# TASKS TO COMPLETE
- A) In the article on Benjamin Barber's book about mayors, what new subtitle did Barber choose for the book?
- B) Extend the article on Benjamin Barber's book about mayors, picking up after its final sentence.

The influence of some books is derived from their title. You need not to have read them to understand their contents, in fact, they need not be written in the first place. If Mayors Ruled the World is one such book. For years author Benjamin Barber has been touring the globe to promote it: he gives interviews, seminars and lectures and his book is mentioned and discussed everywhere in the world. The day it will be published is a promising prospect indeed.
The publication of the book has been postponed several times but publisher Yale University Press has now picked a date in November 2013. In any case, it gave Barber the opportunity to change its subtitle. He reduced Why Cities Can and Should Govern Globally and How They Already Do to the more succinct Dysfunctional Nations, Rising Cities.
The idea of Barber, who, at an earlier stage, became popular through his study Jihad vs. McWorld – not a bad title either –, is just as simple as it is attractive: cities are more capable of coping with political and society’s problems than nation states. Mayors should take on a leading role because they’ve got both feet firmly on the ground, or, for that matter, stand up to their ankles in mud: independent of their political colour, they’re pragmatists whose focus is on the problems their citizens are put up with.
New York’s comeback under the guidance of Michael Bloomberg and the successes in London obtained under Boris Johnson are examples Barber frequently likes to flaunt with. With some good will you could add the Amsterdam of Eberhard van der Laan to Barber’s list, but where is Brussels, at the same time capital of Flanders, Belgium and Europe, in all this?

# EXTRACTED RECORDS

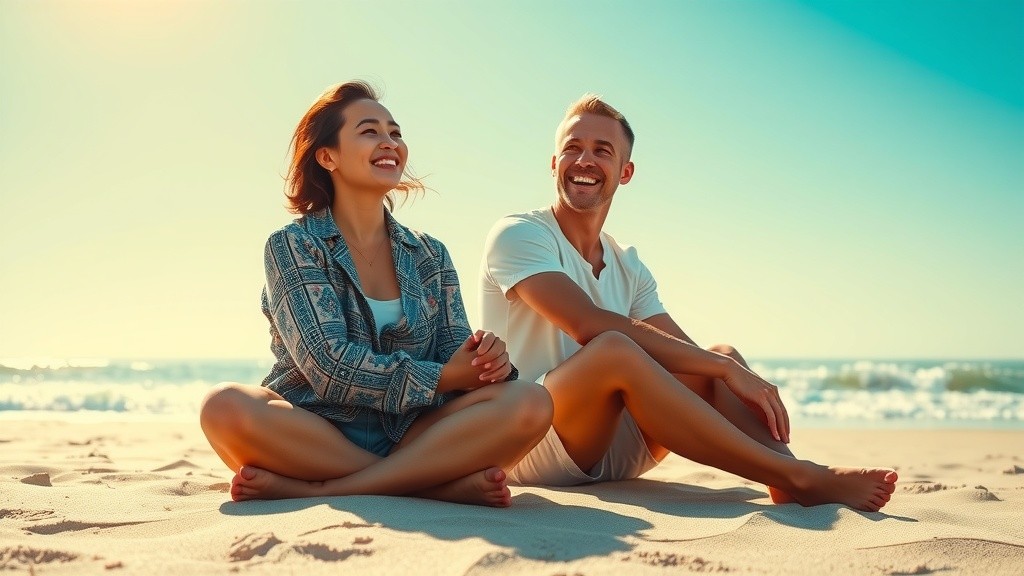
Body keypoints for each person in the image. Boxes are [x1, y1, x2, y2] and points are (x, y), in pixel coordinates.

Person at [478, 94, 897, 512]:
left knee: (715, 357)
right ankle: (801, 475)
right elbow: (587, 323)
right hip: (531, 447)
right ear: (554, 164)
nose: (584, 160)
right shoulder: (519, 234)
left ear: (625, 172)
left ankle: (788, 477)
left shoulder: (627, 263)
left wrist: (723, 365)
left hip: (618, 452)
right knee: (615, 349)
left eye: (601, 151)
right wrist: (726, 370)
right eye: (572, 148)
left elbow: (685, 357)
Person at [200, 81, 552, 508]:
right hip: (315, 429)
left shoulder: (430, 253)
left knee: (531, 401)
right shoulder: (293, 245)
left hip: (413, 430)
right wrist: (444, 377)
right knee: (223, 406)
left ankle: (334, 489)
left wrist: (484, 361)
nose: (390, 142)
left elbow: (452, 353)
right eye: (370, 131)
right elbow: (327, 365)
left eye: (396, 133)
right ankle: (428, 484)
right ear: (327, 156)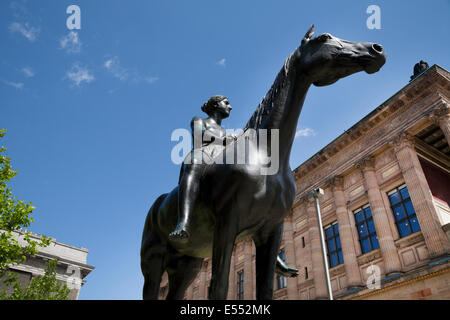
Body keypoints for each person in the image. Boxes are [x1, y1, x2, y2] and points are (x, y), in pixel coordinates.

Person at [169, 95, 235, 242]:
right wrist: (226, 141)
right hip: (203, 153)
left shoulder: (225, 131)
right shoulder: (199, 120)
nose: (230, 107)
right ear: (216, 105)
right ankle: (183, 222)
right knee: (193, 163)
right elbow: (199, 136)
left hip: (220, 157)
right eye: (226, 103)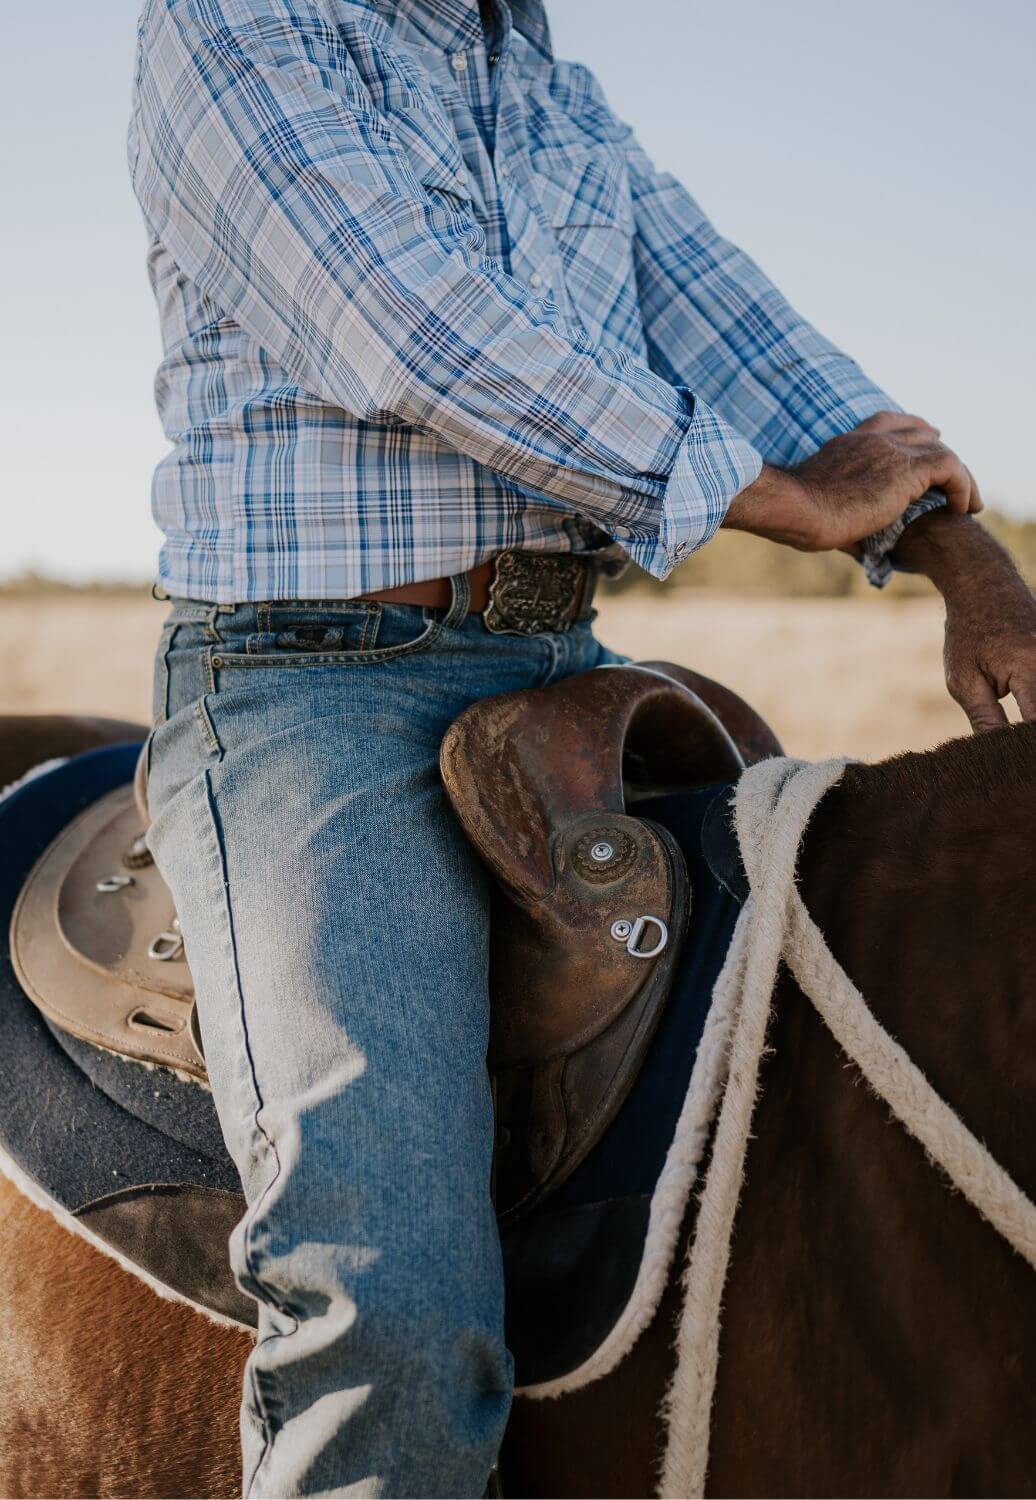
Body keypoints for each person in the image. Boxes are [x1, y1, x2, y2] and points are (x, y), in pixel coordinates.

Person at [128, 1, 1036, 1493]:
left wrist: (963, 551)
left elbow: (735, 326)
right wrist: (771, 499)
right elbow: (411, 331)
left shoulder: (547, 88)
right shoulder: (240, 23)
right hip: (312, 687)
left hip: (565, 670)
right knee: (385, 1304)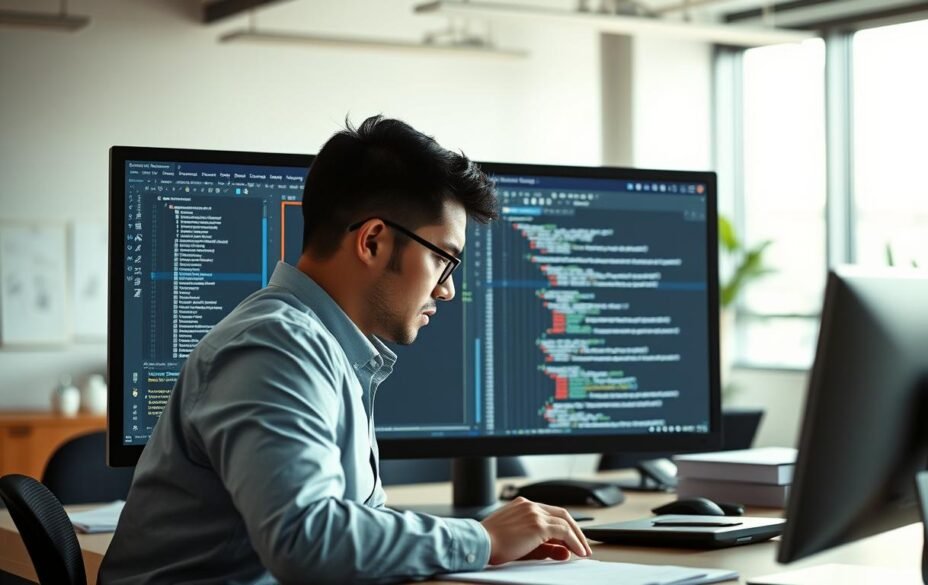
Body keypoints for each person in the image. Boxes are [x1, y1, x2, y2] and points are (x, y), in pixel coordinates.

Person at [100, 116, 592, 585]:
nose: (446, 290)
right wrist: (481, 539)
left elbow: (346, 526)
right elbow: (306, 540)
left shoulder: (327, 347)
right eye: (443, 260)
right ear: (374, 241)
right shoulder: (276, 345)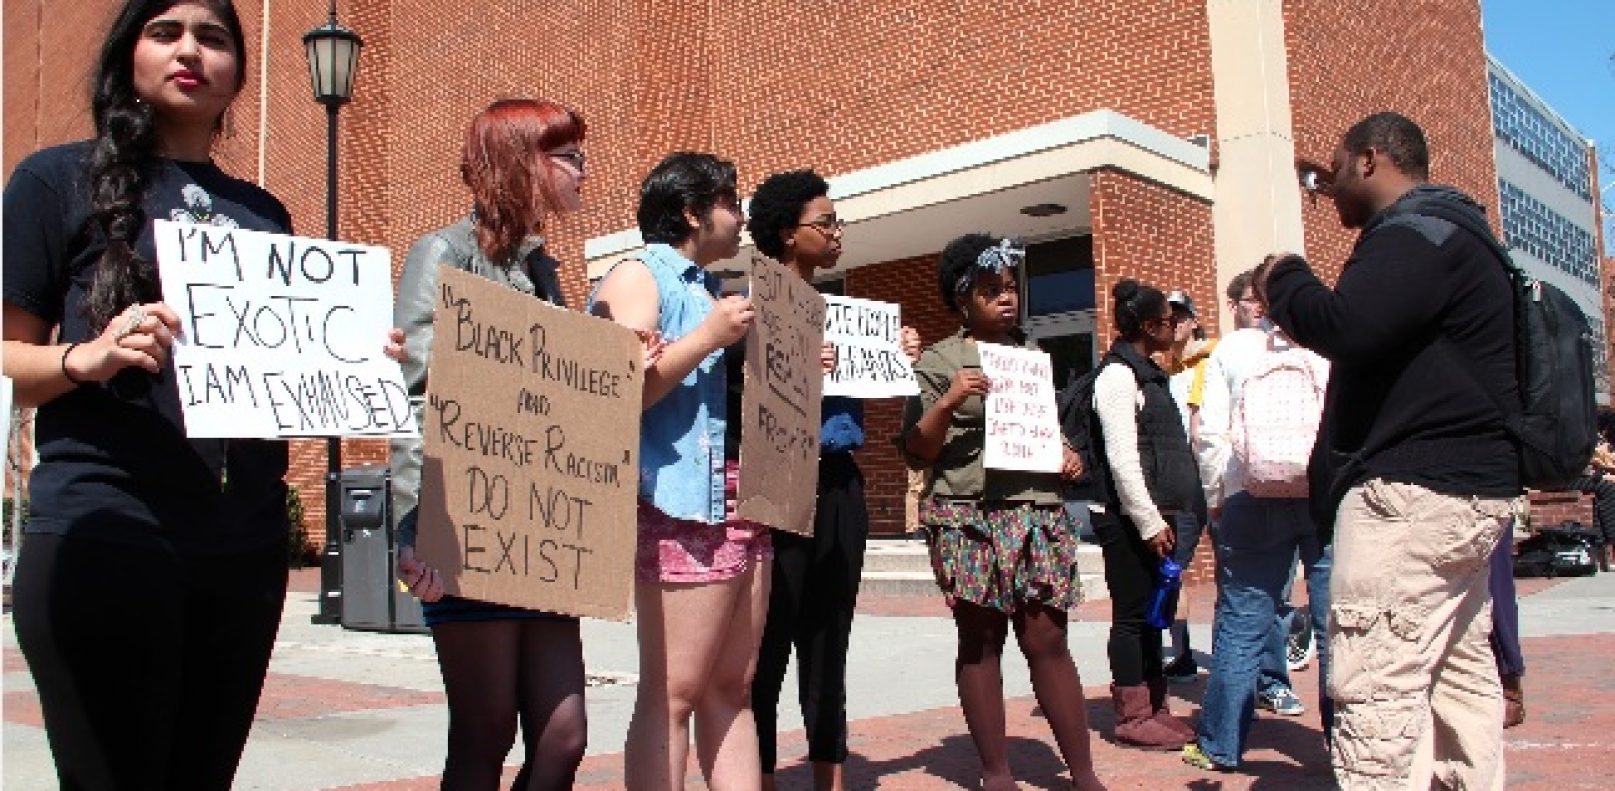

# OUTPUTS IN ORDER
- A) Dysfunctional Nations, Rising Cities

- B)
That some work needs to be done in Brussels becomes clear from the recent rant by the French correspondent of Libération under the heading ‘Bruxelles, pas belle’. According to Jean Quatremer the city is so ‘ugly and dirty’ that it can only be compared to Athens: ‘The same urban chaos, the same scars from feverish real estate speculation, the same broken pavements, the same grime, the same madness on the roads, etc. The Greek capital has at least been able to fend off the highways that rip Brussels apart as if it had the size of New York or Los Angeles, while the number of inhabitants barely surpasses one million.’
A subjective judgment perhaps, but when you look at the official city lists Brussels isn’t doing much better there either. Take the The Wealth Report for example, a worldwide ranking of the forty most important cities. It’s in third position when it comes to political power, but the quality of life, the economy and the basic level of education badly lag behind, which makes for an overall twelfth position. Still not bad, but in case the European Union were to choose another location to reside, Brussels would tumble down another fourteen places.
This raises the question who the mayor of Brussels actually is and why he’s not doing anything against the problems. Or isn’t that at all necessary? If you establish a hierarchy then there will inevitably be cities at the bottom of the ladder, and aren’t they much more exciting than the exemplary international flagships?
Thielemans is the name of Brussels’s burgomaster, Freddy Thielemans. This socialist, art lover, beer drinker and freemason already used to be the mayor during a brief spell in 1994 when Michel Demaret, better known as ‘Monsieur dix pourcent’ for getting paid over building applications, had to resign. In 2001 Thielemans returned and ever since he has governed his city with careless panache, often, however, encountering troublesome historical borders.
Up until 1800 Brussels coincided pretty well with itself: the town grew slowly but steadily, but it nicely stayed within the walls that were built in the fourteenth century in the shape of a regular pentagon, which, looking from above, resembles a shield. Only in the nineteenth century the town bulged outward into small villages such as Sint-Joost-ten-Node and Koekelberg. Initially this occurred at slow pace but in the second half of the nineteenth century – by which time Belgium had long separated from the Netherlands – the city spread like an oil slick and engulfed villages, reed beds, swamps, little towns, bleach fields and factories. Etterbeek and Sint-Gillis were overrun, Anderlecht and Schaarbeek swallowed up, Elsene and Sint-Jans-Molenbeek taken over.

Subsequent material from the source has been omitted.